Now here's the amazing part. Scientists have recently discovered that some American men who are at high risk for AIDS, but never contracted the disease while their friends were dying in droves, also carry one or two copies of d32. It makes sense. Many Americans are the descendants of European plague survivors, and AIDS, our modern plague, is very similar to the Black Death in terms of the way that it attacks the immune system (although the plague is bacterial and AIDS is a virus, both infections enter white blood cells and render them ineffective). Apparently a man named Steve Crohn, whose lover was the 5th victim of AIDS in the U.S., has never contracted the disease. Researchers tested his blood and discovered he has two copies of d32.

Scientists are now trying to create pharmaceuticals that mimic d32 in order to stop the spread of the AIDS virus. And hey, if that doesn't work, there's always crocodile blood.

Error message redux

I tried to load a website a few days ago and encountered this message:

“The process cannot access the file because it is being used by another process”

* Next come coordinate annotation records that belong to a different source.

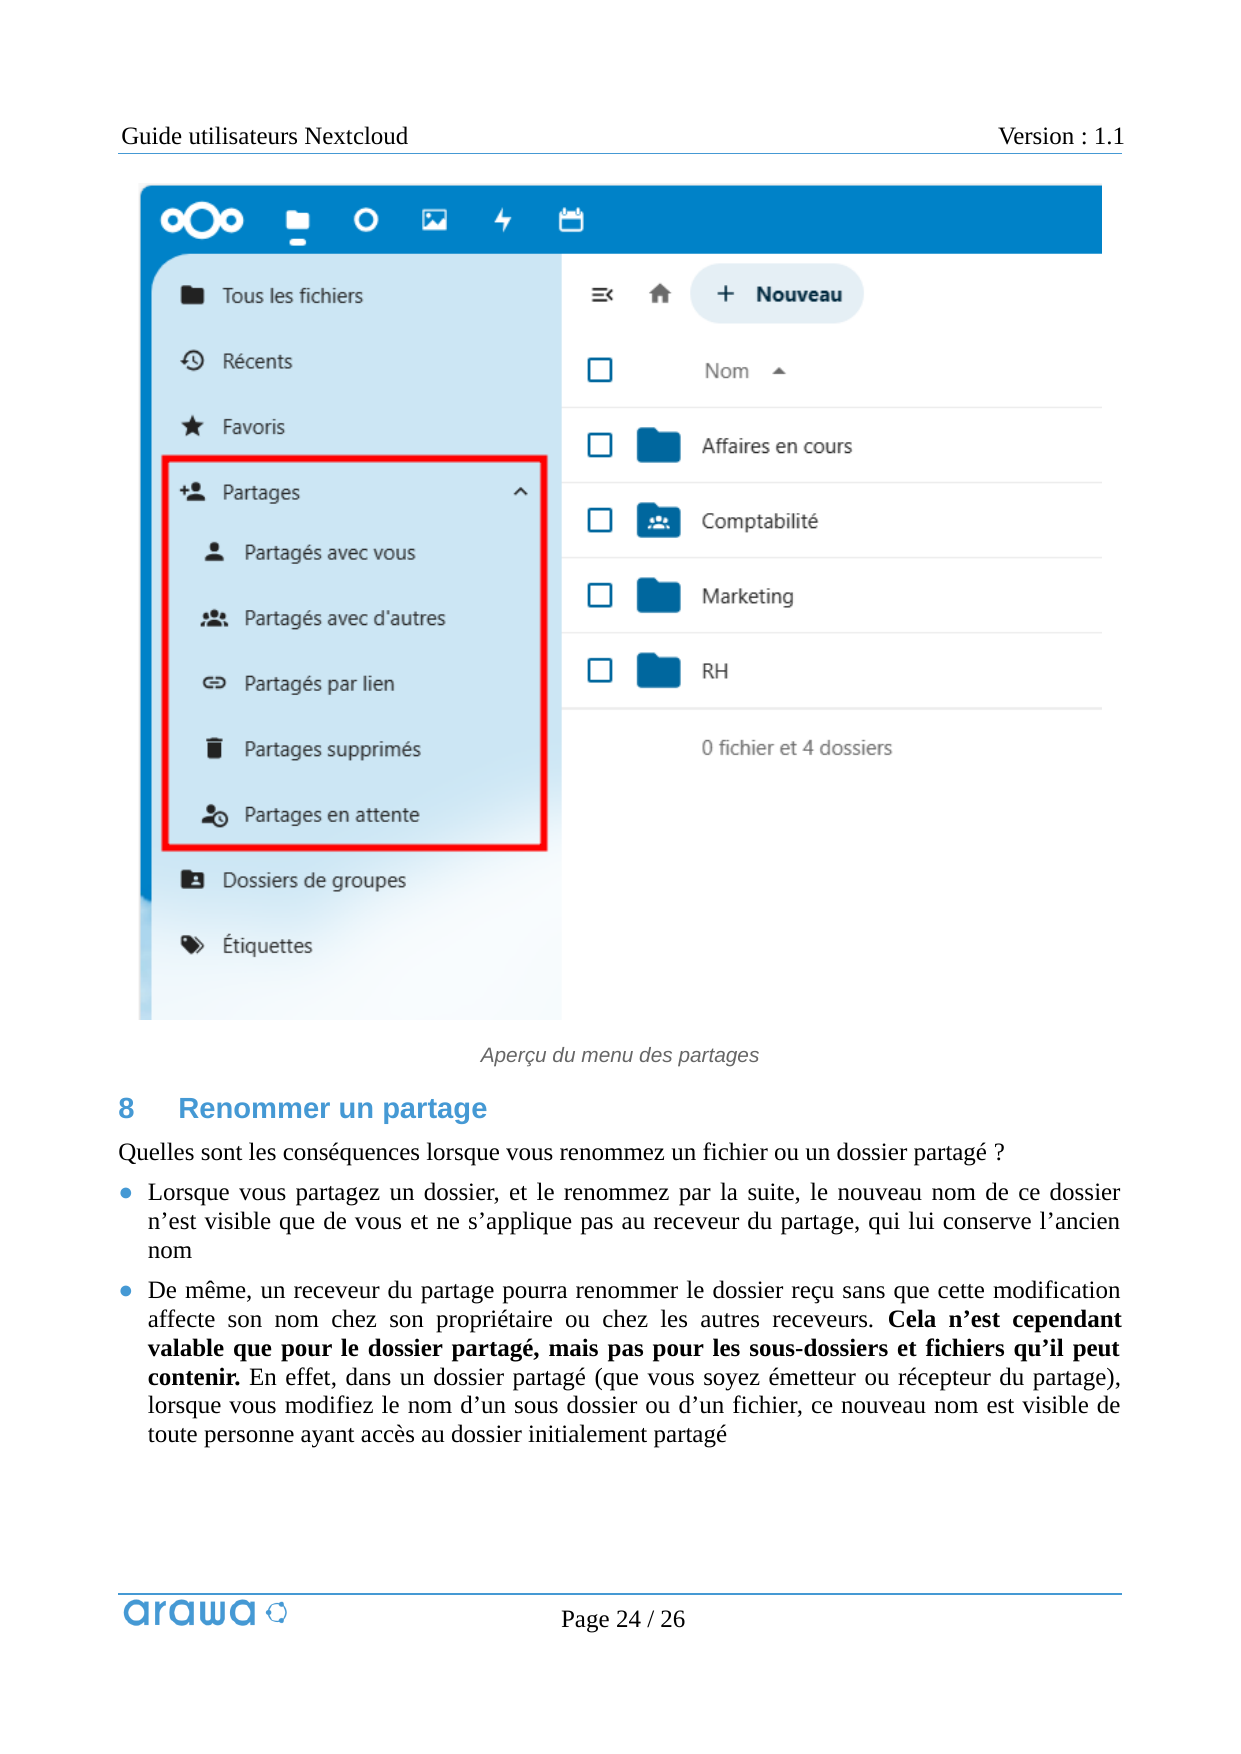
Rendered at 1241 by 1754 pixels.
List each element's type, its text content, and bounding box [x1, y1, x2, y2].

picture [286, 210, 310, 229]
list De même, un receveur du partage pourra renommer le dossier reçu sans que cette modification affecte son nom chez son propriétaire ou chez les autres receveurs. Cela n’est cependant valable que pour le dossier partagé, mais pas pour les sous-dossiers et fichiers qu’il peut contenir. En effet, dans un dossier partagé (que vous soyez émetteur ou récepteur du partage), lorsque vous modifiez le nom d’un sous dossier ou d’un fichier, ce nouveau nom est visible de toute personne ayant accès au dossier initialement partagé [118, 1275, 1122, 1448]
picture [354, 208, 378, 232]
picture [423, 209, 447, 230]
picture [495, 209, 511, 231]
picture [290, 239, 306, 245]
subtitle Renommer un partage [118, 1091, 1122, 1124]
text Quelles sont les conséquences lorsque vous renommez un fichier ou un dossier partagé ? [118, 1137, 1122, 1166]
picture [138, 183, 1102, 1020]
list Lorsque vous partagez un dossier, et le renommez par la suite, le nouveau nom de ce dossier n’est visible que de vous et ne s’applique pas au receveur du partage, qui lui conserve l’ancien nom [118, 1177, 1122, 1264]
picture [559, 208, 583, 232]
picture [160, 201, 244, 239]
picture [121, 1597, 290, 1628]
text Aperçu du menu des partages [118, 1043, 1122, 1067]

Okay then. Glad we cleared that up.

This bewildering little piece of internet prose immediately brought to mind those halcyon days in the late 90s when the Web was rife with files unfound, jenny middle america’s personal homepage was eternally under construction (not that we actually wanted to read about her award-winning collection of tea cozies) and some people really believed that Bill Gates would send them $1000 just for forwarding an email (yes, they really did).

It also reminded me of this article, which still gives me a chuckle.